Group Exercise – Practicing Humility:
This week, we will be engaging in a large group prayer exercise surrounding our value of humility.

Read and Reflect (15 minutes):
Read John 13:1-17, Philippians 2:1-18, and 2 Corinthians 12:1-10. Then sit silently for five minutes to reflect on the humility of Jesus and the invitation of God to boast in your weaknesses.

Sharing Needs and Asking for Help Exercise:

Reflect:
Take another five minutes to reflect silently on the following prompts:

  1. What is one practical need that you have that others could help you with?
  2. What is one way that someone in the group could help you with this need in the next week?

 

Note: We mean real, tangible needs. This is not about prayer requests. For example:

  1. What is a physical or circumstantial limitation you are experiencing that you cannot adequately overcome on your own?
  2. Are you in financial need?
  3. Are you experiencing any strong emotions that make you feel the need for comfort, company, or care?

 

No need or topic should be off limits. Be brave and be transparent about money, relationships, and anything else that might feel too embarrassing to expose.

Share:
Use mutual invitation to have every single person express a need and ask for help. Practice vulnerability and humility both by being willing to share a need/request help as well as by being willing to help gently clarify the needs of others and sacrificially meet their needs. (A quick note about requests: they are not all automatically entitled to a “Yes” response. Sometimes, requests must be met with a No, which happens when individuals take honest inventory of what kind of help they are capable of offering.)

Respond:
As each person shares, allow the group to adequately respond before moving on. If more information is needed, ask clarifying questions. Once a need and request have been effectively communicated, pause for 30 seconds of silence to reflect on this request and then invite the group to respond. During the silence, consider:

  1. Do you understand the request?
  2. Does it seem like a fair request?
  3. Are you able to meet the need as requested, or are there other ways you would like to offer your support?

 

Do not move on to the next person until the group has actually responded to the need shared. For anyone who is unable to articulate a need, take 30 seconds to hold this brother or sister before the Lord, and then allow the group to suggest a possible perceived need and offer for help. Use the following format:

Group member: “(Insert person’s name), I feel like you might need (insert perceived need). Is this true?”
Original sharer: either “Yeah I do need ________,” or “No I don’t need _________.”

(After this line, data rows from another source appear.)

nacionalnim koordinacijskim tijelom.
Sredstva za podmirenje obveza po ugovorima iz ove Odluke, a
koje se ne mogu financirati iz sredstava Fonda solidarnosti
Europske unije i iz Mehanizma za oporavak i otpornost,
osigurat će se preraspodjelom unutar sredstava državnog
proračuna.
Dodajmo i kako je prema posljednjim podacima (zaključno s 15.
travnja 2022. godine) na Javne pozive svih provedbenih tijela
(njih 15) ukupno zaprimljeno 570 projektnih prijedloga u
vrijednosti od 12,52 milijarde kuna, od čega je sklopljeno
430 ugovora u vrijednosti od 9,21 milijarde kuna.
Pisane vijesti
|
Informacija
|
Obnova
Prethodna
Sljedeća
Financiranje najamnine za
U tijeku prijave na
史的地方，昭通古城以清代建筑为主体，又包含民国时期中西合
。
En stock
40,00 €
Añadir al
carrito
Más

If the response is no, allow space for another person to try again. If it’s yes, then continue by asking this person how the group can help with this specific need. If the person is able to articulate an action that would be helpful, sit with this and then respond accordingly. If he or she is unable to ask for help, repeat the above process by offering potential suggestions for what might be helpful commitments and allowing them to accept or reject the suggestions.

Debrief:
Discuss what this exercise stirred up in you personally and what it revealed about the community.

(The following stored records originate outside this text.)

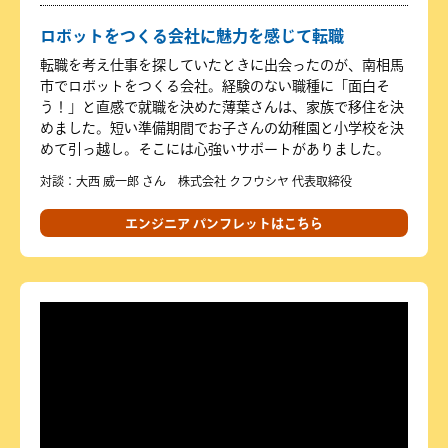
ロボットをつくる会社に魅力を感じて転職
転職を考え仕事を探していたときに出会ったのが、南相馬
市でロボットをつくる会社。経験のない職種に「面白そ
う！」と直感で就職を決めた薄葉さんは、家族で移住を決
めました。短い準備期間でお子さんの幼稚園と小学校を決
めて引っ越し。そこには心強いサポートがありました。
対談：大西 威一郎 さん 株式会社 クフウシヤ 代表取締役
エンジニア パンフレットはこちら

  1. Did you love this or hate this? Why do you think it made you feel this way?
  2. Were requests accepted and needs able to be met?
  3. What did this exercise reveal about the neediness and/or privilege of this community?
  4. How much vulnerability, interdependence and mutual trust exists so far within this community?

 

Pray:
Close your time by reading 2 Corinthians 4:5-12 aloud and praying for one another, expressing empathy for whatever you heard shared and confessing any pride or resistance this time stirred up in you.